Between 2010 and 2020, Chiara Bedin wrote the following article about Pancreatic Neoplasms.
+ Citations + Abstracts
1 Article Evaluation of cell-free DNA as a biomarker for pancreatic malignancies. 2015

Sikora, Katarzyna / Bedin, Chiara / Vicentini, Caterina / Malpeli, Giorgio / D'Angelo, Edoardo / Sperandio, Nicola / Lawlor, Rita T / Bassi, Claudio / Tortora, Giampaolo / Nitti, Donato / Agostini, Marco / Fassan, Matteo / Scarpa, Aldo. ·ARC-NET Research Centre, University of Verona, Verona - Italy. ·Int J Biol Markers · Pubmed #24832178.
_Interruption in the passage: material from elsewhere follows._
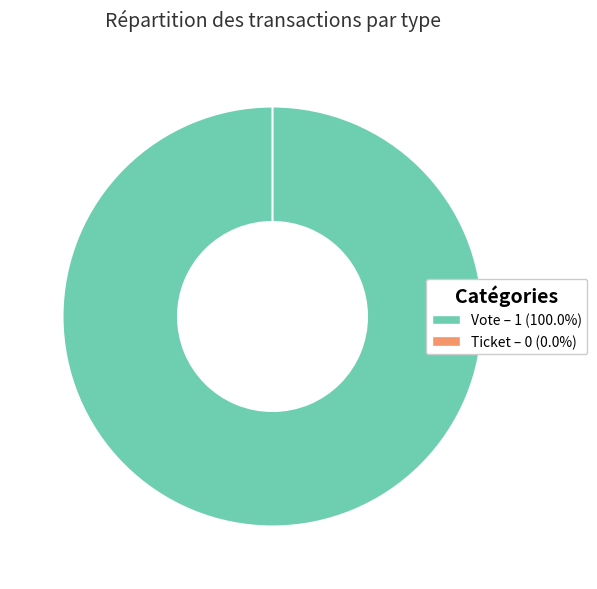

What percentage is NOT represented by Ticket?

100.0%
ABSTRACT: BACKGROUND: Currently, no reliable blood-based assay for early detection of pancreatic ductal adenocarcinoma (PDAC) is available. Cell-free DNA (cfDNA) quantitation in patients' plasma has been recently applied in monitoring several cancer types. This study evaluates the diagnostic potential of cfDNA in PDAC patients. METHODS: Plasma cfDNA levels and integrity ratio were assayed using quantitative real-time PCR of Alu-repeat amplicons in patients with pancreatic ductal adenocarcinoma (n=50), pancreatic neuroendocrine tumor (n=23), and chronic pancreatitis (n=20), as well as in healthy volunteers without evidence of pancreatic disease (n=23). RESULTS: The total load of cfDNA, obtained by Alu83 quantitation, was the highest in PDAC patients than in any of the other patient groups (Welch t test; p<0.001) and was an average predictor of PDAC disease (AUC=0.664; CI, 0.56-0.77). A nonlinear association between Alu83 levels and subjects' age was detected (Spearman's rho=0.35; p<0.001) in the overall population, as well as within the PDAC patients' group (Spearman's rho=0.47; p<0.001). Necrosis-derived cfDNA fragments, quantitated with the Alu244 amplicon, were barely detectable in any of the samples and, in that respect, comparable between the different subject groups. CfDNA integrity estimation (Alu244/Alu83 ratio) was significantly affected by the limited detectability of plasma Alu244 levels. CONCLUSION: The lack of detectable levels of necrosis-derived cfDNA in pancreatic pathologies considerably affects the clinical use of such biomarker in PDAC patients. Different methods of analysis should be applied in the evaluation of the cfDNA diagnostic value in pancreas pathology.